_Assigned task 1:_ Name every person identified by name in the article about the Supreme Court health care ruling.
_Assigned task 2:_ From the article about the Supreme Court health care ruling, reproduce word for word the passage starting with "But in an electoral" and going on through "says it’s OK.".
_Assigned task 3:_ Carry the article about the Supreme Court health care ruling forward from its final sentence.

_Supplied text:_
By: Paul Waldman, The American Prospect, April 9, 2012
What If “The Bogeyman Disappears”: How High Court Ruling Could Backfire On GOP
At WaPo’s ‘The Fix,’ Aaron Blake has an interesting read, “On health care, Supreme Court loss could be electoral win.” Blake believes the GOP’s glee about the upcoming Supreme Court ruling on the ACA could backfire — in an unexpected way. Blake explains:
…Some Republicans are worried that their big challenge to Obama’s health care law could backfire come election time.Obama, of course, does not want to see his signature initiative overturned by the Supreme Court, which holds oral arguments on the bill next week and should render a decision by late June. And Republicans who have long railed against the bill would certainly be overjoyed to see the bill struck down.
But in an electoral milieu (yes, we just used that word) in which winning is often based more on voting against something rather than voting for it, losing at the Supreme Court may be the best thing that could happen to either side — and particularly Democrats.
“In a perverse way, Obama is helped if it is overturned, because then he can use it to rally his base,” said GOP pollster Glen Bolger. “If it is not overturned, then Republicans have a frying pan to bash over the Democrats’ head…”
That last point may be a bit of a stretch. It’s just as easy to imagine the GOP looking like whiners, grumbling about a pro-Republican court saying the law is sound. Plus it may be overstating the intensity of opposition to the mandate — many who don’t like it may be willing to at least give it a try, especially if the High Court says it’s OK.
In addition, don’t forget that polls indicate many who opposed the bill wanted a stronger role for government. Asked “What, if anything, do you think Congress should do with the health care law? Expand it. Leave it as is. Repeal it.” in a Pew Research poll conducted March 7-11, 53 percent said “expand it” (33 percent) or “leave it as it is” (20 percent), with just 38 percent supporting repeal.

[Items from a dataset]
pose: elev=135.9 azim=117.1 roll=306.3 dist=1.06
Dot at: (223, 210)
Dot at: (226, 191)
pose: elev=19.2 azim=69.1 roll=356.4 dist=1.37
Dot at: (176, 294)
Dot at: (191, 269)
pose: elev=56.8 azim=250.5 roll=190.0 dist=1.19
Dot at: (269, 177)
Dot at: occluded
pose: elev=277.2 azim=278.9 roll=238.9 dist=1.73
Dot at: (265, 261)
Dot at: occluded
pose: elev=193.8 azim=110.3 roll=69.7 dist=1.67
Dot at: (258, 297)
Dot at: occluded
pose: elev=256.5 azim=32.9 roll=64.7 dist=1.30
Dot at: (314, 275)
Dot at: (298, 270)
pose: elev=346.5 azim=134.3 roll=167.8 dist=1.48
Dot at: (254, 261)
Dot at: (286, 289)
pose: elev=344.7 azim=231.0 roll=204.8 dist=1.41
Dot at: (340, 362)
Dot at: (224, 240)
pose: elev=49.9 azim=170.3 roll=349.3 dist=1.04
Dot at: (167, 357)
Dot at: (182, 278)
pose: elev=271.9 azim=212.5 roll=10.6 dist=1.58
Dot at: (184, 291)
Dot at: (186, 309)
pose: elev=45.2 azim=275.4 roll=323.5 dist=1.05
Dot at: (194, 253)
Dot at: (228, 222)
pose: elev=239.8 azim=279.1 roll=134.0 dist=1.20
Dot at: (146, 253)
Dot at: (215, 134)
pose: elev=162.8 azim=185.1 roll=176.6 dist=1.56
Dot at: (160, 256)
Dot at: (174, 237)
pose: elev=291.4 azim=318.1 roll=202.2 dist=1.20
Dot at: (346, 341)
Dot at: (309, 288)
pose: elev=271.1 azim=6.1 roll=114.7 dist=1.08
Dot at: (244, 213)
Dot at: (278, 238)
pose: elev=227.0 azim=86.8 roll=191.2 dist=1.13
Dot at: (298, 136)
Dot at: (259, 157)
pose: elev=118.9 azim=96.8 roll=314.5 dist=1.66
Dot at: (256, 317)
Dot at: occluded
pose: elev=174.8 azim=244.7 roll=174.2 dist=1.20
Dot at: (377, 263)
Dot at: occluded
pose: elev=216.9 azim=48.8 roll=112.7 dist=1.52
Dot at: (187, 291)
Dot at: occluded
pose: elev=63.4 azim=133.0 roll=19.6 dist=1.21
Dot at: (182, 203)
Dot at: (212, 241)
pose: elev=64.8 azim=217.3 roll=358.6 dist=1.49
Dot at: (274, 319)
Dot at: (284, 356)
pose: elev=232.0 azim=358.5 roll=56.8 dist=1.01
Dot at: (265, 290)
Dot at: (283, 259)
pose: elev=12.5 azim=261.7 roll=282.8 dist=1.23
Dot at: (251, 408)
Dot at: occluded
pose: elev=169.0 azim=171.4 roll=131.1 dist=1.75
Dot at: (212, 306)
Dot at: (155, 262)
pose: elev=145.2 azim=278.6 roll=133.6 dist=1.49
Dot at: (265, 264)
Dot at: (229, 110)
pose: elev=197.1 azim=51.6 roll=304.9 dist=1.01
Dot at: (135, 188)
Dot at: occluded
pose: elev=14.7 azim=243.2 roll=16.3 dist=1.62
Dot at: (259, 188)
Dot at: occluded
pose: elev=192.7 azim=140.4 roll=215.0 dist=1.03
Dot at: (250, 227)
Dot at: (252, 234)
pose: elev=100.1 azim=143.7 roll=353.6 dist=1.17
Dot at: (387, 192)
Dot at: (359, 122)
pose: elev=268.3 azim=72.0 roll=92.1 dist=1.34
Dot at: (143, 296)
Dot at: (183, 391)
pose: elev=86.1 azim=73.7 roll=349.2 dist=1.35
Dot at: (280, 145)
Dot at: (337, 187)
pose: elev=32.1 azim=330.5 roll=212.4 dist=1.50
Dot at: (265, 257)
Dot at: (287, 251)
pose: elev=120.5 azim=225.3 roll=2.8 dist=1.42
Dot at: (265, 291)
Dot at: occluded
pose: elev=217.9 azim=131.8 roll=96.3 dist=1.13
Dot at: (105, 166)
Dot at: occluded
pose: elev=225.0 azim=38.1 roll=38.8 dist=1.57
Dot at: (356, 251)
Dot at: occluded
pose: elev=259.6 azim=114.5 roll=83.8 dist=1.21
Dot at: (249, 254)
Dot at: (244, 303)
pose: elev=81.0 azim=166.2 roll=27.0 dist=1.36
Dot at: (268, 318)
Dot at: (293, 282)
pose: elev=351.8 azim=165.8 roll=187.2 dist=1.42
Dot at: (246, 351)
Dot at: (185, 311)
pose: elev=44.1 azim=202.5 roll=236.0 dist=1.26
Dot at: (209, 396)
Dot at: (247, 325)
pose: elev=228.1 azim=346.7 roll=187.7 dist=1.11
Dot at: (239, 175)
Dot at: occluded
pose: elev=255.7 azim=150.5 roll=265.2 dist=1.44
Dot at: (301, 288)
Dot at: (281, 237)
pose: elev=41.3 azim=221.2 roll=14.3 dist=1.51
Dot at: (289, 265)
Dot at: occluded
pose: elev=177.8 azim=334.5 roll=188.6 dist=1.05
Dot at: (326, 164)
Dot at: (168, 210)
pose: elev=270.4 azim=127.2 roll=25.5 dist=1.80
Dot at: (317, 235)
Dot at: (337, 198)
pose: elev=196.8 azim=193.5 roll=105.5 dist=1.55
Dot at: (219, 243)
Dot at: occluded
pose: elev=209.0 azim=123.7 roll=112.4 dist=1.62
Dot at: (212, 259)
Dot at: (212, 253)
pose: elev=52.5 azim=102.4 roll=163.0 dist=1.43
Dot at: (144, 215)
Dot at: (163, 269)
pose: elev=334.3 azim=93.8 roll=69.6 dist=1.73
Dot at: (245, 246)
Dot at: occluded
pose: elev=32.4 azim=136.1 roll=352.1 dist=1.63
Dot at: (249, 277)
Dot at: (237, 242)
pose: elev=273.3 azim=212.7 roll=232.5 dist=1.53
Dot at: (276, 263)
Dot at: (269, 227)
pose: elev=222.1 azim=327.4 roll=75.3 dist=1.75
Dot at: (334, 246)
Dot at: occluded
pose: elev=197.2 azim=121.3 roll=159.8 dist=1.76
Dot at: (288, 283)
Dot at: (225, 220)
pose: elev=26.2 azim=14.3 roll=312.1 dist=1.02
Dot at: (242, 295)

_Answer space 1:_ Paul Waldman, Aaron Blake, Obama, Glen Bolger

_Answer space 2:_
But in an electoral milieu (yes, we just used that word) in which winning is often based more on voting against something rather than voting for it, losing at the Supreme Court may be the best thing that could happen to either side — and particularly Democrats.
“In a perverse way, Obama is helped if it is overturned, because then he can use it to rally his base,” said GOP pollster Glen Bolger. “If it is not overturned, then Republicans have a frying pan to bash over the Democrats’ head…”
That last point may be a bit of a stretch. It’s just as easy to imagine the GOP looking like whiners, grumbling about a pro-Republican court saying the law is sound. Plus it may be overstating the intensity of opposition to the mandate — many who don’t like it may be willing to at least give it a try, especially if the High Court says it’s OK.

_Answer space 3:_
Blake is on more solid ground, however, in arguing:
Republicans already hate the law, and if it gets struck down, there’s nothing to unite against. Obama may pay a price from his political capital for enacting a law that is eventually declared unconstitutional, but all of a sudden, the bogeyman disappears, and the GOP loses one of its top rallying cries.The Democratic base, meanwhile, would be incensed at the Supreme Court, which has generally tilted 5-to-4 in favor of conservatives on contentious issues, and could redouble its efforts to reelect Obama so that he could fill whatever Supreme Court vacancies may arise.
Blake argues less persuasively that Republicans will still put energy into repealing the law, even after the Supreme Court’s ruling. Seems to me that this would be a huge loser for the GOP. The public was tired of the legislative debate a long time ago. I would agree with Blake’s assessment, however, that Dems may “have more to gain than Republicans do” in terms of the election — even with an adverse ruling.